Figure 4.Detection of regulatory elements with CRADLE. (A) CRADLE regulatory element pipeline is shown in diagram. Effect sizes are calculated in windows of uniform length. Contiguous windows with similar effect sizes are merged into regions before filtering regions with small variance. Regions are binned and a statistical test is performed on each bin to compare corrected input and output signals. Bin-level P-values are merged to generate a region-level P-value before performing a region-level Benjamini–Hochberg (BH) procedure. Regions selected by the first BH procedure were used to perform a bin-level BH procedure to identify regulatory elements. (B) The number of detected regulatory elements is dependent on the variance filter. (C,D) Precision recall curves, using corrected and uncorrected signals in the simulation study. To detect regulatory elements with uncorrected signals, two statistical approaches were used: (1) fitting uncorrected signals to Poisson GLM and performing Wald test (“Uncorrected 1”) and (2) using a Poisson distribution with the mean of uncorrected input signals as a null distribution and testing the significance of the mean of uncorrected output signals (“Uncorrected 2”). (C) Precision recall curve when signals are simulated with mixed fold change (2, 3, 4) and a mix of activating and repressive elements. (D) Precision recall curve when signals are simulated with a fixed fold change (FC) and with a fixed regulatory activity (either activating or repressive). (E–G) Comparison of inhibitor-responsive regulatory elements detected by CRADLE and Muerdter et al. (2018). (E) The Venn diagram shows the overlap of regulatory elements detected by both studies. (F) Transcription factor motif enrichment is shown for inhibitor-responsive repressive regulatory elements exclusively detected by each study.
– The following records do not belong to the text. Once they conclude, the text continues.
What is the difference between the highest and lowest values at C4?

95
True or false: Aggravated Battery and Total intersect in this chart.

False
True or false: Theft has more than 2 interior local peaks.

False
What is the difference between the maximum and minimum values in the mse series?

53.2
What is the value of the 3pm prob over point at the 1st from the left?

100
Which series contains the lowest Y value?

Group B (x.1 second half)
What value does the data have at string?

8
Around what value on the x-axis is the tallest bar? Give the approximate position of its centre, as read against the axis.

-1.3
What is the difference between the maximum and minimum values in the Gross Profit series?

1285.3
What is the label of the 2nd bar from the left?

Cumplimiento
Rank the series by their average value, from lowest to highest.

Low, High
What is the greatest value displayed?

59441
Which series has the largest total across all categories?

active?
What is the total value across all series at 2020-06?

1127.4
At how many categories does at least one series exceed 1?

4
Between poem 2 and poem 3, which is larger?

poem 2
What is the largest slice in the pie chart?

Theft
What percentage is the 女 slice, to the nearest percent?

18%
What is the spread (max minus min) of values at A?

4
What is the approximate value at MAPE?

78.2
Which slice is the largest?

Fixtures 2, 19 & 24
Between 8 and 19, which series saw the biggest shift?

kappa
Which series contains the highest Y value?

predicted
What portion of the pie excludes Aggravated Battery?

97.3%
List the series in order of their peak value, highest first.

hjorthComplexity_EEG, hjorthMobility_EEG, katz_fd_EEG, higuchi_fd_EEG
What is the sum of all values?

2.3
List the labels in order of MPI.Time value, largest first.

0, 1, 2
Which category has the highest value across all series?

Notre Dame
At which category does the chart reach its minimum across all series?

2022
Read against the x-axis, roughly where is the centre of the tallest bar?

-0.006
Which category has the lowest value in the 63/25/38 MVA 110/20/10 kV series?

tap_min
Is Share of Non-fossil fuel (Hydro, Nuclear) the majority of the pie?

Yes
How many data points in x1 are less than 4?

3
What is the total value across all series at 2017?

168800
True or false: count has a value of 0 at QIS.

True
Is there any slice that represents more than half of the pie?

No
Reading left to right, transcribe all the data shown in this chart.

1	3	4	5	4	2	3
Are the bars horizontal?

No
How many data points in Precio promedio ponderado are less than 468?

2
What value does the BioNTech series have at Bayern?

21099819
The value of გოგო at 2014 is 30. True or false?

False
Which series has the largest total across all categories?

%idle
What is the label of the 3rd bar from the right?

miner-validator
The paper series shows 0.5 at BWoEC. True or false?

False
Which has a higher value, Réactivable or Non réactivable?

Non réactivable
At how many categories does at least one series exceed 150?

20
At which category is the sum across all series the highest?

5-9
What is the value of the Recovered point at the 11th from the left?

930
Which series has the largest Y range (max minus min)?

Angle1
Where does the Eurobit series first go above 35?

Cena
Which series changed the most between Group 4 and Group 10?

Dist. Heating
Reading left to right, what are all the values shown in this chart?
Rank* is the rank of motif in the other study. (G) The mean of IRE3 ChIP-seq effect size is plotted for inhibitor-responsive repressive regulatory elements exclusively detected by each study. (H) The Venn diagram shows the overlap of dex-responsive activating and repressive regulatory elements detected by CRADLE and Johnson et al. (2018). (I) Transcription factor motif enrichment in A549 steady-state repressive regulatory elements detected by CRADLE.